La politica, in America come in Europa, si scopre spesso incapace di resistere all’avanzata dei mega miliardari della tecnologia. Quelli che un tempo erano imprenditori di frontiera, oggi sono diventati i protagonisti di un nuovo potere globale, capace di mettere d’accordo persino ideologie lontanissime: dalla sinistra radicale di Yanis Varoufakis, che li definisce “tecnofeudatari”, alla destra estrema di Steve Bannon, che usa lo stesso termine.
Oligarchi digitali senza confini
Elon Musk, Tim Cook, Jeff Bezos, Mark Zuckerberg: agli occhi dei critici non esistono differenze, ma un unico blocco di oligarchi digitali che vivono di rendite monopolistiche, costruite su piattaforme ormai essenziali per la vita sociale. Accusati di sottrarre lavoro tramite l’automazione, di imporre ecosistemi chiusi e di progettare un futuro modellato sulle proprie ambizioni, vengono percepiti come un’élite in grado di sostituirsi agli Stati.
I governi provano a reagire. L’Europa discute di regole antitrust, Washington minaccia restrizioni e maxi multe. Ma la realtà è che le lobby delle Big Tech restano più veloci, più influenti e quasi sempre vincenti. Così, in fin dei conti, gli Stati Uniti finiscono per difendere i loro giganti e l’Europa per subirne la forza.
Il salto dalla ricchezza al potere
Ciò che rende unica questa generazione di imprenditori è la capacità di trasformare la ricchezza in potere politico e culturale. Le Big Tech non sono più semplici aziende: sono infrastrutture indispensabili per comunicare, lavorare, commerciare. Non sorprende allora che i loro leader aspirino a gestire funzioni che un tempo appartenevano esclusivamente allo Stato: dal controllo delle valute digitali alle politiche spaziali, fino alla regolamentazione del commercio online.

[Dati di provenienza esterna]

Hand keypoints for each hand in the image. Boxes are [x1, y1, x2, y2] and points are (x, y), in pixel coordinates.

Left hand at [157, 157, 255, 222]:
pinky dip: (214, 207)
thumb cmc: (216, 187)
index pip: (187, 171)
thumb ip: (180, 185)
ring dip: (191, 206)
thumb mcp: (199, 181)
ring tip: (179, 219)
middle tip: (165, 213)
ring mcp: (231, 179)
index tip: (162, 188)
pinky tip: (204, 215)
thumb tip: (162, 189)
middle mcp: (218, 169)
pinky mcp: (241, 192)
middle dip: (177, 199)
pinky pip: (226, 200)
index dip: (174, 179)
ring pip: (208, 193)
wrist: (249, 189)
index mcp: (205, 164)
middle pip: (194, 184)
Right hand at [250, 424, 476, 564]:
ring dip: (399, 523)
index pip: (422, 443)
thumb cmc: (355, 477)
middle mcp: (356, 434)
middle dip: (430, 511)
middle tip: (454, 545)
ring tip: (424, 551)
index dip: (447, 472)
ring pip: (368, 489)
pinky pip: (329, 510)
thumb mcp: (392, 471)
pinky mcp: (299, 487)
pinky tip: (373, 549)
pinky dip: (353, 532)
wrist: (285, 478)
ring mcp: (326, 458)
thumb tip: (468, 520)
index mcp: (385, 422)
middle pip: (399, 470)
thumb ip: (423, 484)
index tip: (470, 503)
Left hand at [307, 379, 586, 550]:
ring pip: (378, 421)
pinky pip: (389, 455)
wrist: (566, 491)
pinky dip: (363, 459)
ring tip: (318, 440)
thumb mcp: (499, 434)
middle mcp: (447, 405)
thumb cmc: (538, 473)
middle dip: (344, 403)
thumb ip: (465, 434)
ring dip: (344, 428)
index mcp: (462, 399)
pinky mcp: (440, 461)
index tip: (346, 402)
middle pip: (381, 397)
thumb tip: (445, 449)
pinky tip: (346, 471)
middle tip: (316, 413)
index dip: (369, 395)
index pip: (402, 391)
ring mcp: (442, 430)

Figura emblematica è Peter Thiel, meno appariscente di Musk ma ideologicamente più consapevole. Autore di un pensiero che mescola filosofia, religione e suggestioni letterarie, Thiel teorizza senza imbarazzi la legittimità di perseguire il monopolio e il ruolo dell’imprenditore come capro espiatorio e insieme salvatore della società, seguendo suggestioni di Ayn Rand e René Girard.
Strumenti e strategie
I tecnocapitalisti non si collocano lungo l’asse tradizionale dei partiti: li utilizzano. Musk oscilla tra provocazioni e sostegno diretto a leader politici; Zuckerberg cerca di adattarsi agli equilibri; Reid Hoffman si schiera all’opposizione; Thiel alimenta consapevolmente una visione radicale. Ciò che li unisce è la volontà di accumulare sempre più risorse, usarle per consolidare il potere e modellare il futuro secondo la propria immagine.
Un potere senza veri contrappesi
Il risultato è un panorama in cui la politica appare spiazzata. Le istituzioni cercano di imporre limiti, ma l’asimmetria di risorse e di influenza resta enorme. Nel frattempo, i tecnocapitalisti consolidano il loro ruolo di architetti del domani, imponendo agende e priorità che spesso prescindono dal bene comune.
La domanda che resta aperta è: il potere delle Big Tech sarà mai riportato entro confini democratici, o stiamo assistendo alla nascita di un nuovo feudalesimo digitale?